All this relative lack of success added up to frustration, discouragement, and demotivation, though there were some positive times, too. One work assignment that I enjoyed was being Mission Scientist on ATLAS-2 and -3, which were Spacelab missions to observe Earth's middle and upper atmosphere and the sun's input into it. The photos here were taken by NASA photographers during the ATLAS-2 mission. For ATLAS-1, I did not have a formal role on the mission but was the "anchor" on the NASA TV show, "Today In Space" that covered the mission. When the opportunity arose shortly after those missions, I got into management as deputy to our earth sciences chief at Marshall.  At least I could contribute to helping others do their jobs better and more easily.  I think I did well in that position, but I worked in relative anonymity with respect to the broader community, and I didn't meet my original hopes (when I was a grad student and committed to the field) of doing important research. I missed using my mathematical and numerical analysis skills, and I continually reminded myself that I did not get a Ph.D. to be a bureaucrat.

When my boss retired, he encouraged me to take the lead role and expressed great disappointment in me when I did not do so. But I felt that I simply did not have the "gift of gab" to be the strong representative and salesman for our department that he had been.  I felt like I was a good "down and in" manager, and not so good at the "up and out" stuff.  We had a key member of our group coming back from his own stint at NASA HQ who I thought would make an excellent manager, so I deferred to him.  I acted as his deputy for a while, but quit at first opportunity (when another individual expressed interest in the job), as he and I did not work together nearly as well as the previous manager.  With his blessing, I decided to try my hand again at just being a scientist.

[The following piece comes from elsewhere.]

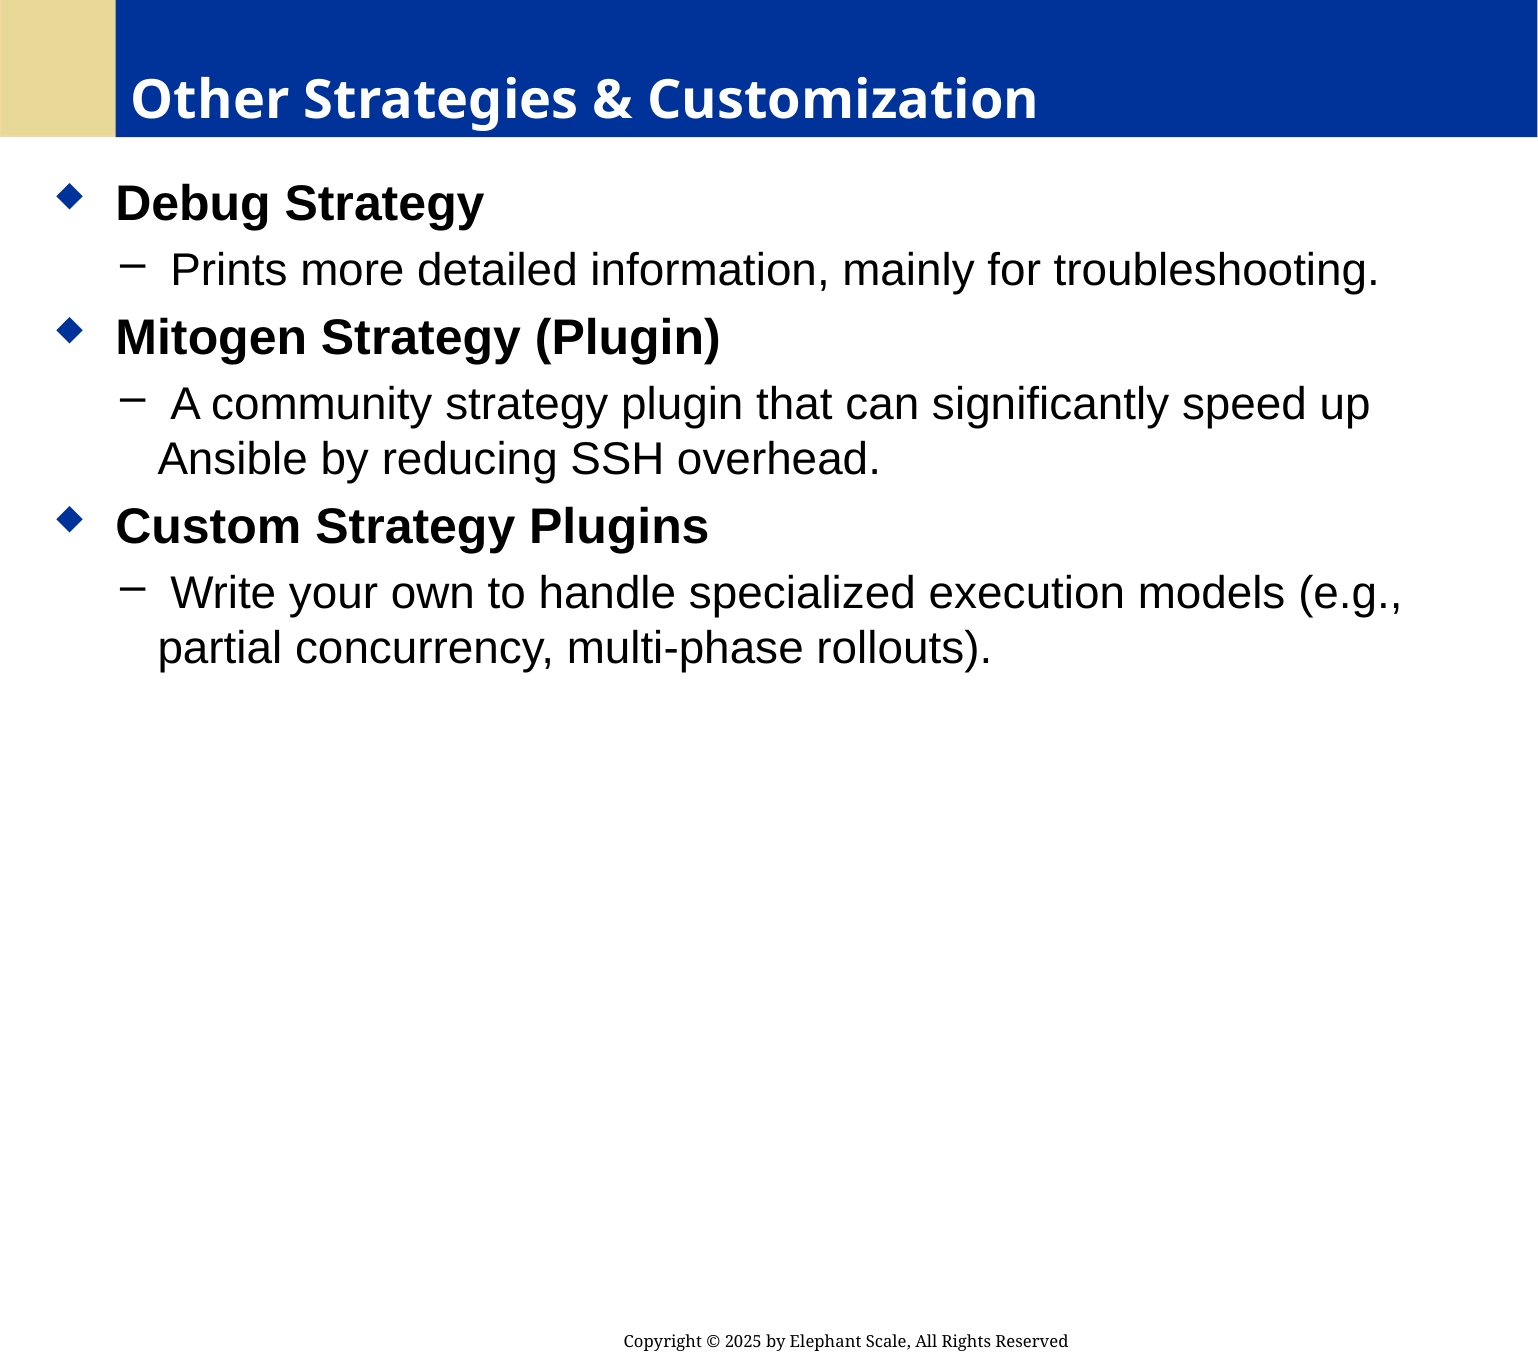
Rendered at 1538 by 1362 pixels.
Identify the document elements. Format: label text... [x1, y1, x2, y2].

Well, this story is dragging on, so I'll cut to the chase and say that, while I was successful in some important respects, I never again became truly a publishing research scientist.  I've recently provided badly-needed leadership for an important airborne flight project to study hurricanes (that someone else had initiated), so I take some pride in that.  I believe that it will prove in a year or two to be successful, but we haven't yet gotten to the point of being able to publish some significant science results.

I could stick around until that publication becomes viable, but I am very inclined not to do so.  My days at work are boring (my own fault -- no one else to blame!), and I often feel that they are sucking the life out of me.  I constantly wish that I didn't have to come in for 8 hours every day, looking forward to the evening and to the weekends.

So, back to the retirement decision.  I feel like I need a long break -- at least a couple of months -- in order to get things into perspective and make a final decision.  However, something deep inside tells me that the break needs to be complete -- that as long as a return to work is pending, I will not be free to explore what it means to not work at my NASA job, and thus a "final decision" still cannot be made.  Problematically, this is something like a "catch 22."  So I've concluded that I need to give it up and trust that I will be as resilient as I've always been and will be able to find my way, whether it's leaving this career behind or picking it back up in some other capacity.


Now that it’s 2016, it is interesting to look back on that decision and ask if I have any regret about it. Financially, it has worked out just fine and should continue to do so into the future. But should I have tried to improve my situation rather than quitting? That’s the big question, and it’s one that does not have a clear answer. I do enjoy having my days to myself, being able to tackle home projects as the inspiration hits me but with no pressure to do so; being able to tend to my physical fitness with virtually no time constraints; being able to do volunteer work for my church or other worthy entities as I wish and am recruited to do so; being able to surf the internet and catch up on Facebook without feelings of guilt; being able to create new beer recipes and to share the results with friends who also enjoy good beer. I look forward with pleasure to every new day, whether I have it planned full or not. How can I complain?